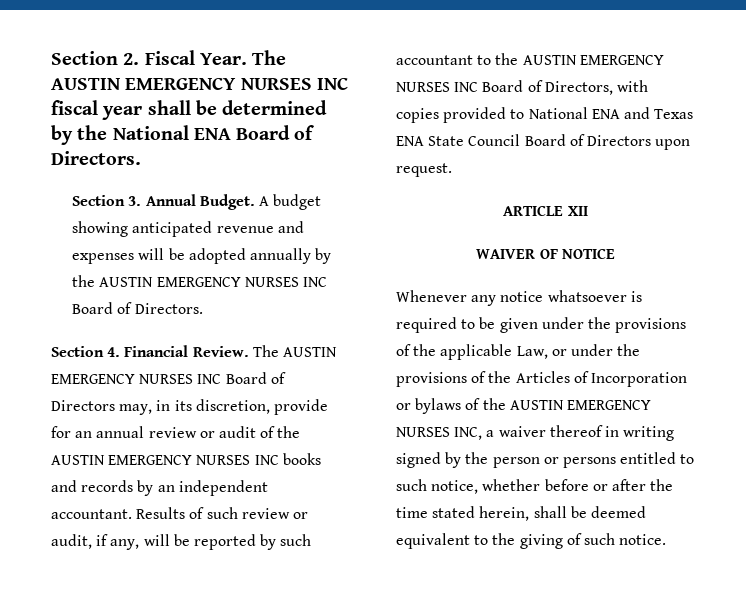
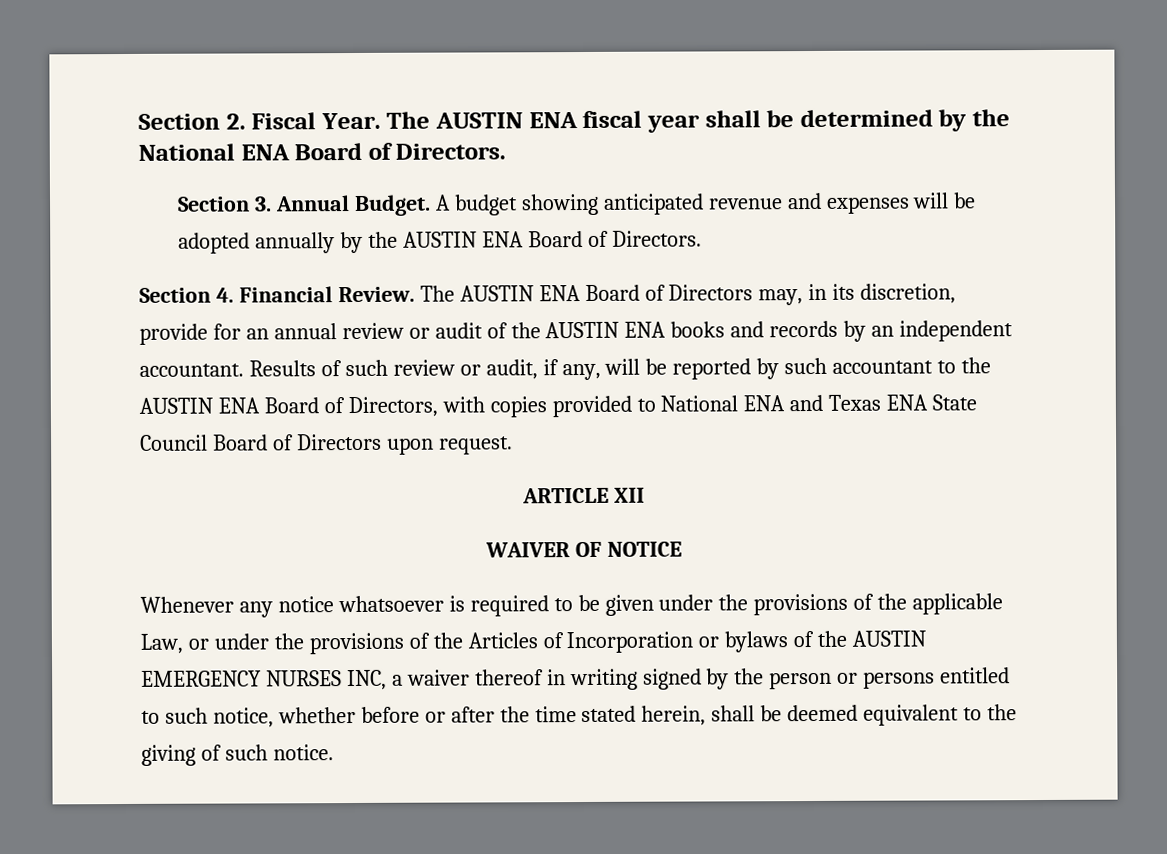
[125,77,348,90] EMERGENCY NURSES INC -> [528,112,578,129] ENA
[156,277,327,287] EMERGENCY NURSES INC -> [481,231,524,248] ENA
[51,374,222,384] EMERGENCY NURSES INC -> [538,285,581,302] ENA
[108,455,279,465] EMERGENCY NURSES INC -> [624,321,667,338] ENA
[579,55,664,65] [396,82,479,92] EMERGENCY NURSES INC -> [217,397,260,414] ENA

_TO-DO ITEM:_ Only the records are wanted, copied exactly, with the pictures dropped.

_RESULT FOR THIS EXERCISE:_
[125,77,348,90] EMERGENCY NURSES INC -> [528,112,578,129] ENA
[156,277,327,287] EMERGENCY NURSES INC -> [481,231,524,248] ENA
[51,374,222,384] EMERGENCY NURSES INC -> [538,285,581,302] ENA
[108,455,279,465] EMERGENCY NURSES INC -> [624,321,667,338] ENA
[579,55,664,65] [396,82,479,92] EMERGENCY NURSES INC -> [217,397,260,414] ENA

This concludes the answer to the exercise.